What would you do if lovely woman at work brought in delicious home made cake for someone's birthday, and you had a piece and nearly choked on an inch long piece of plastic? was the moral dilemma of the week as experienced by a somewhat miffed DrNortherner, "it looks like a bit of plastic casing from a chewed Bic biro, but as it's been baked at 180 degrees it's rather hard to tell." "Maybe it was a false nail," chirped a cheery Oliveoil. Dynamicnanny sympathised with the cook, having herself been responsible for a recent culinary cock-up, "I made lemon drizzle cake for my mum's work, but hadn't mashed the potatoes well enough and there were big lumps of cold mashed potato in the cake."

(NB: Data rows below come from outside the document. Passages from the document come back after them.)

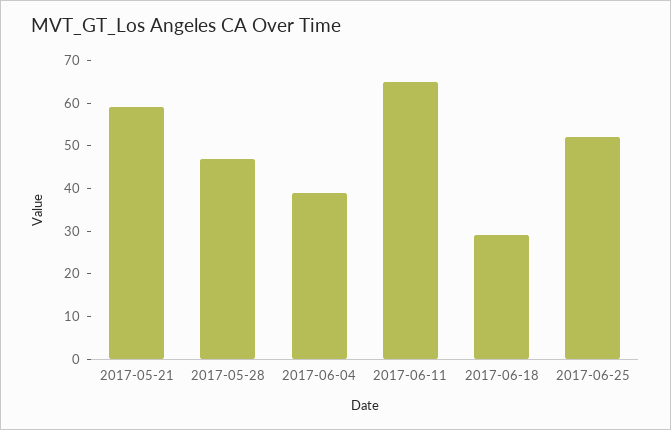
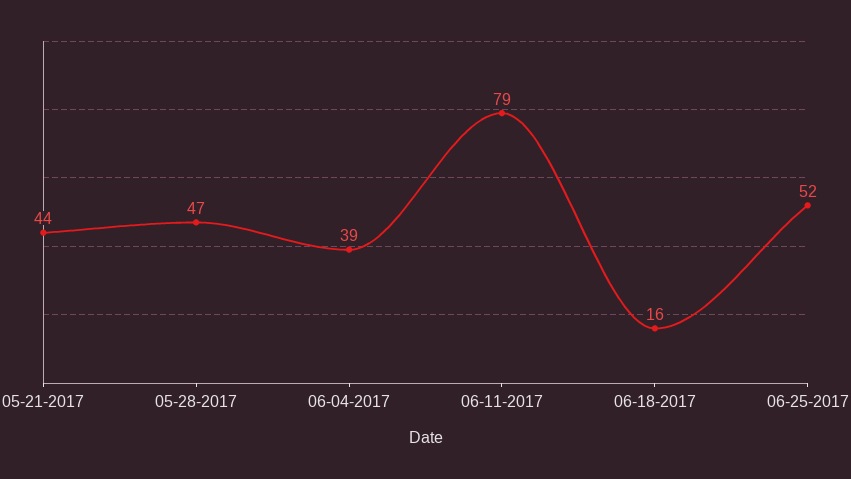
2017-05-21: 60 -> 44
2017-06-11: 65 -> 79
2017-06-18: 30 -> 16

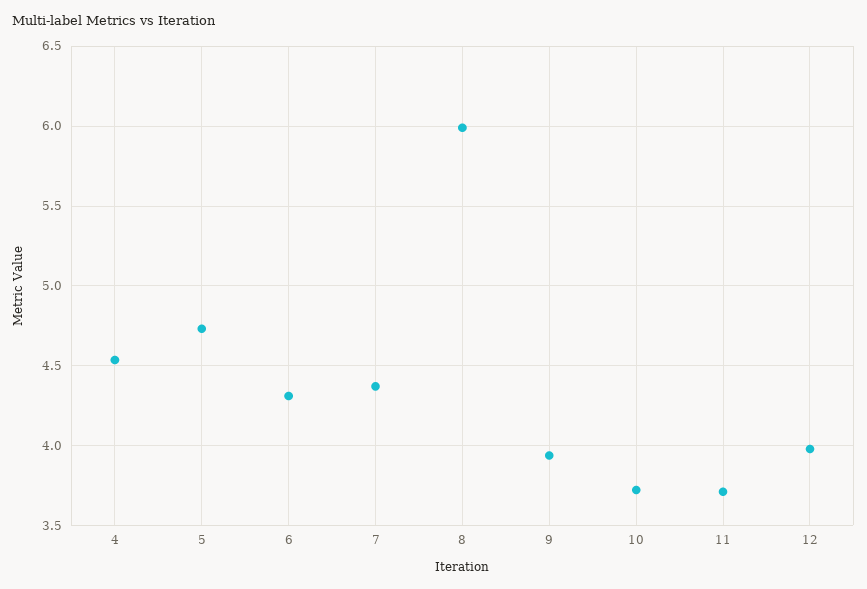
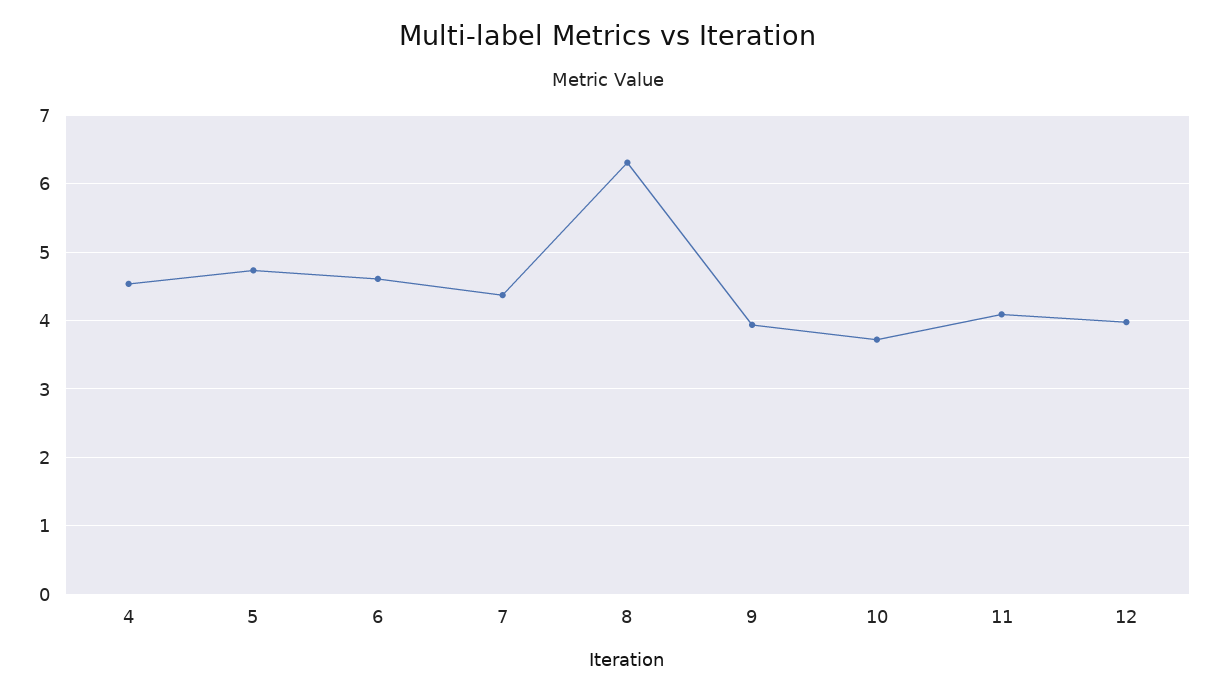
6: 4.3 -> 4.6
8: 6 -> 6.3
11: 3.7 -> 4.1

Time for another 'embarrassing moments' thread; first up was Friendlyedjit, who earned her appellation when she put a pair of red knickers over her hair to apply make-up - and forgot to remove them. "I was in the pub later thinking I must be looking gorgeous as everyone was looking at me, until went into the loo and realised what I had done. My short sighted sister had thought I was wearing just a rather strange looking headband." Sibble experienced road rage when she couldn't park outside her son's pre-school, which adjoined a church, "somebody had parked a battered old stationwagon right outside with the boot open. So I tooted and waited and tooted again. Then the church doors opened and out they came with the casket. Cue very slow reversing out of the car park sitting as low as I could in the seat while shouting at DS1, 'Get down so they can't see us.'" Back in the land of the living, Paros queried her lover's (ahem) late-arrival during coitus by politely enquiring, "Are you coming yet?" only to be told, "No, I can't think of anyone." He obviously hadn't met Fairyfly.